Chef's hack for the best mash skips 'essential' cooking step for the creamiest potatoes

Mashed potatoes are a surefire winner when the temps plummet below freezing and the January blues have well and truly set in.

The comfort food is a welcome addition to dining tables all winter long. Though deceptively simple, mash can be endlessly perfected for the most delicious results.

There's no better time to whip up a pot of mash than now, which is why The Mirror sought out the top tips of a chef at a Michelin-starred restaurant. The unusual tip suggested by Oliver Marlowe, the chef director and owner of Ganymede in London, is promised to make the creamiest mash ever.

Rather than boiling your spuds, the expert says cooks should instead bake them in the oven as if making jacket potatoes.

Oliver explained: "Little hack for mashed potato, the best thing to do is rather than boil them in the water which adds loads of moisture into your potato, grab a really decent red potato and bake it like you would a jacket potato.

"Bake it in the skin, ideally on a small bed of rock salt, as what that will do is pull out all the moisture from the potato."

After roasting, he explains the potatoes will be ready for a good dousing of butter and cream.

Chef Oliver says the trick is not to make your potatoes soggy before mashing (Getty Images)

He concluded: "When it's cooked, take it out of the oven, and scrape out all the potato, which at that stage will be nice and dry. Then you can add as much of the good stuff like butter, cream, or milk into that and it will absorb more and more."

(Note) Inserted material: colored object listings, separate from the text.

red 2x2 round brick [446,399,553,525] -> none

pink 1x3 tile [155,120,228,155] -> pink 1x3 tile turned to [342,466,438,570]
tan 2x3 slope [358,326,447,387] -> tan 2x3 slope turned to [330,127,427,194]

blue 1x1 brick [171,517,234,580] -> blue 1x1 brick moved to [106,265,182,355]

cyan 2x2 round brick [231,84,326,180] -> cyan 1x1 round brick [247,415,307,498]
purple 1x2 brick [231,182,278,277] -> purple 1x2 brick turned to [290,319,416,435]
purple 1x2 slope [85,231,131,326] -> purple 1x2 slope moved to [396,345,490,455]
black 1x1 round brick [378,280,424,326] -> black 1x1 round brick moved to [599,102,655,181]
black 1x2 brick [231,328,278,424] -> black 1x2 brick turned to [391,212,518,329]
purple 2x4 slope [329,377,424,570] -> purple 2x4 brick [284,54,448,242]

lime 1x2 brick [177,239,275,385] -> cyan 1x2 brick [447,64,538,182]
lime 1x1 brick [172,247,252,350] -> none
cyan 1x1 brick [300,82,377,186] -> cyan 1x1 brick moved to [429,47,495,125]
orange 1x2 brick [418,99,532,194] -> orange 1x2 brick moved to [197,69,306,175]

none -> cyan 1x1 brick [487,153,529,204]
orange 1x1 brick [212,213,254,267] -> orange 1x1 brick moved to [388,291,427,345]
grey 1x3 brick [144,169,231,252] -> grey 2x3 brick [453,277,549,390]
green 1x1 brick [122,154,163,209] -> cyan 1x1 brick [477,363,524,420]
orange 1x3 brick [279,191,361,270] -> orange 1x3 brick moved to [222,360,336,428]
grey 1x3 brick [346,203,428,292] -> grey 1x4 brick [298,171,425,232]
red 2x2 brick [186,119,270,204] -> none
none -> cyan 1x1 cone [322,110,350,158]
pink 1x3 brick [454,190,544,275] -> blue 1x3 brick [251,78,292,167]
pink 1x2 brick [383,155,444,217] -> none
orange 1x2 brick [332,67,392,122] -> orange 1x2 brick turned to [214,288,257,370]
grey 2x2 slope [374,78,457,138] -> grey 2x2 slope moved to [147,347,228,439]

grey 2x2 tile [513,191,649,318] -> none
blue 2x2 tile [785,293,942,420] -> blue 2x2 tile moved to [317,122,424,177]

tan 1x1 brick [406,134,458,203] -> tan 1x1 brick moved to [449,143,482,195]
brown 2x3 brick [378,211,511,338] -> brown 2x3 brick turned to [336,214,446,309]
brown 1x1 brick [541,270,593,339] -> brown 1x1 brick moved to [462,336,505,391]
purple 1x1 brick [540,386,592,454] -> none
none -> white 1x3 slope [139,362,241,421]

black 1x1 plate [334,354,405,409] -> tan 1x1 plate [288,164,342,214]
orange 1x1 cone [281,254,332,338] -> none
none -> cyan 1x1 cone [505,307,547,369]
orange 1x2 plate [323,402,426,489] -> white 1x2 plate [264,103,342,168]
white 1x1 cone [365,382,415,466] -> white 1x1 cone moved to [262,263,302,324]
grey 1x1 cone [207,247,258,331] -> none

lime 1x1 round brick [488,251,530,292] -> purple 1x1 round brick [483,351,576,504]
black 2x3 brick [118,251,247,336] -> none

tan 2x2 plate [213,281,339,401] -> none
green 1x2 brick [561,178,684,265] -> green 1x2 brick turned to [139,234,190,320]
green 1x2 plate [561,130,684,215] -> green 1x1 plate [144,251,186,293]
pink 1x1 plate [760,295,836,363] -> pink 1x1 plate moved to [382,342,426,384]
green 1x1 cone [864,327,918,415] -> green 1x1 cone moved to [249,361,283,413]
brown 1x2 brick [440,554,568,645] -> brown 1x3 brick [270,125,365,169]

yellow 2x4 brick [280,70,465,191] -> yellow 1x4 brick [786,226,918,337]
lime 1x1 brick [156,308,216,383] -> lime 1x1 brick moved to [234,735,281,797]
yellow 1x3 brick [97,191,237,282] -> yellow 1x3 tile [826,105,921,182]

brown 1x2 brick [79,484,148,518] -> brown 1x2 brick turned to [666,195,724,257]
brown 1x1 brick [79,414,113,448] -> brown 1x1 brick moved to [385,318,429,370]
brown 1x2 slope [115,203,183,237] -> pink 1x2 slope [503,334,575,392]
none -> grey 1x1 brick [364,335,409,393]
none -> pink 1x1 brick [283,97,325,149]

The chef went on to share other cooking tips including how to make restaurant-quality chips at home. For this, the chef says you'll need to get yourself a cheap fryer so you can have a go at triple-cooked chips.

"The best way to do it is either invest in an air fryer or a small deep fat fryer for home cooking, those are absolutely cheap as chips, about £15 from somewhere like Argos.

"Cut the chips to whatever size you fancy and boil them in salted water like you would when making roast potatoes until they're just starting to crumble at the corners and aren't fully cooked."

Oliver continued: "Then give them a good old mix in a strainer to start to slowly break them down, then fry them at 90C for about five minutes to seal it all in. At this point, you can either keep going or put them in the fridge and leave them for a couple of days, as they'll be absolutely fine."

The final step is to cook them again in the fryer at 180C until they're ready to go and this way you'll get "the crispiest chips on the outside, with the fluffiest middle".